Another clue!Another clue!

Tutoring agencies and their tutors

The basic premise of a tutoring agency is that you can offer your clients a network of tutors fit for their needs and offer your tutors client connections to increase their earning potential. However, different tutoring agencies will have different employment statuses for their tutors. TutorCruncher can help you manage all of these, so we thought it useful to highlight a couple of ways that you can approach your company model differently and how this affects what your company charges, what your tutors earn, and how they earn it.
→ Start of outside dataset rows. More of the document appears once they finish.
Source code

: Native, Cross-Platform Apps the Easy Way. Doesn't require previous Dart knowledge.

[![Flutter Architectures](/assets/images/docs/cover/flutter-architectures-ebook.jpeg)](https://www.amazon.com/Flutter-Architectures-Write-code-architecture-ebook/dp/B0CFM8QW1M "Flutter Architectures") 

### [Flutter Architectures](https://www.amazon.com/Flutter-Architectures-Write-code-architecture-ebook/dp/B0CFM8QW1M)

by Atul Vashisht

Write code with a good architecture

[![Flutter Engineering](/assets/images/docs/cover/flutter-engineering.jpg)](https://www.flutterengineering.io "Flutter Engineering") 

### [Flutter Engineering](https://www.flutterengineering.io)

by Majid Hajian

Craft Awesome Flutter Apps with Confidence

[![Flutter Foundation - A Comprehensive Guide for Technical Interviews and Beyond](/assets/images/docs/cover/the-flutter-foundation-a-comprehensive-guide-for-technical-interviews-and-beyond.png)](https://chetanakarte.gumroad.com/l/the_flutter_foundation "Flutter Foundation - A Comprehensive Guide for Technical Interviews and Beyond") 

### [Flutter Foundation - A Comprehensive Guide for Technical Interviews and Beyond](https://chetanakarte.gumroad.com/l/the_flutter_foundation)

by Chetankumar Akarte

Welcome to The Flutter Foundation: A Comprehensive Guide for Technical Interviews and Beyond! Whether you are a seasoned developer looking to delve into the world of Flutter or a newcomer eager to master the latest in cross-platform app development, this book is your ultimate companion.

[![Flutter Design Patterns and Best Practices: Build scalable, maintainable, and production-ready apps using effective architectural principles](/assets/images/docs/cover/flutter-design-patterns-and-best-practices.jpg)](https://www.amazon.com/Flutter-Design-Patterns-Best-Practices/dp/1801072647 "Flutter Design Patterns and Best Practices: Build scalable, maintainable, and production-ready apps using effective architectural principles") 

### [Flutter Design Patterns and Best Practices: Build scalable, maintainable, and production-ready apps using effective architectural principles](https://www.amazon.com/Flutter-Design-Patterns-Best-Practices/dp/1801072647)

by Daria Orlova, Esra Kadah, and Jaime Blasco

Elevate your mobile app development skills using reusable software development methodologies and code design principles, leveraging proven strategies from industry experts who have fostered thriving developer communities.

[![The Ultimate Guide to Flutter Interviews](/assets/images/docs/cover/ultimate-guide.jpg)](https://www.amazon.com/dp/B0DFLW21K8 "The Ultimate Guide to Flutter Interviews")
**Tutors as employees: **If you have some tutors who are salaried by your company, then you can have TutorCruncher automatically add VAT (if your company is registered) to any services with these tutors to charge your clients, as well as setting their default rate per appointment to zero as their employee payroll is best handled external to TutorCruncher.

**Tutors as independent contractors: **For tutors as independent contractors, TutorCruncher can calculate VAT just on your company’s commission as the client is not charged VAT. As an agency operating as a middleman for tutors and clients, your invoices are configured in TutorCruncher to appear on behalf of the tutor and so do not include VAT as the self-employed tutor is not a VAT registered company. When issuing payment orders to detail what your tutors are owed, TutorCruncher will indicate what they are owed minus your agency’s commission and tax on that commission, as you are in effect charging the tutor VAT for your company’s services.

**Tutors as workers/dependent contractors: **If your tutors are appropriately categorised as dependent contractors, then you use a blend of both automated calculations highlighted above. VAT will be added to your client’s invoices and not be calculated just on your company commission and you are also able to issue payment orders to your tutors based on their rates for the services they have provided.

So when is a contractor dependent/independent?

Generally speaking, a tutoring agency will be seeking to operate with tutors as independent contractors, given the way it distributes out the work with clients and only pays VAT on its commission. As the paying of minimum wage is unlikely to be an issue, there are a couple of important processes to bear in mind to make sure, as an agency, you are compliant with the relevant employment status. If not, you might be liable to have VAT calculated on the client fee, rather than the commission, as well as having to pay National Insurance contributions to your tutors.

A couple of areas of attention involve paying tutors upon receipt of payment from clients. TutorCruncher is designed to make this easy for you, as Payment Orders will not be drafted unless the lessons on there appear on a paid invoice from a client (though you can override this if applicable to your company). That way, you are only paying tutors when you have received client payment and are operating consistently with the agency principle. However, if tutors are paid ahead of payment received from a client then, as your agency is effectively guaranteeing their wages, they are no longer treated as independent contractors and so the lessons should be VATable and National Insurance contributions come into play. There are other interesting areas such as giving your tutors a uniform, which blur the lines again between a dependent/independent contractor, which are worth exploring with your accountant to ensure your company is fully compliant with HMRC.

Ultimately, we at TutorCruncher would always recommend speaking to your accountant to ensure you have an effective understanding of the regulations and how your company’s structures fit in with this. We are always happy to offer advice ourselves, as well as give you the tools to take the hassle out of your compliance and focus on growing your company.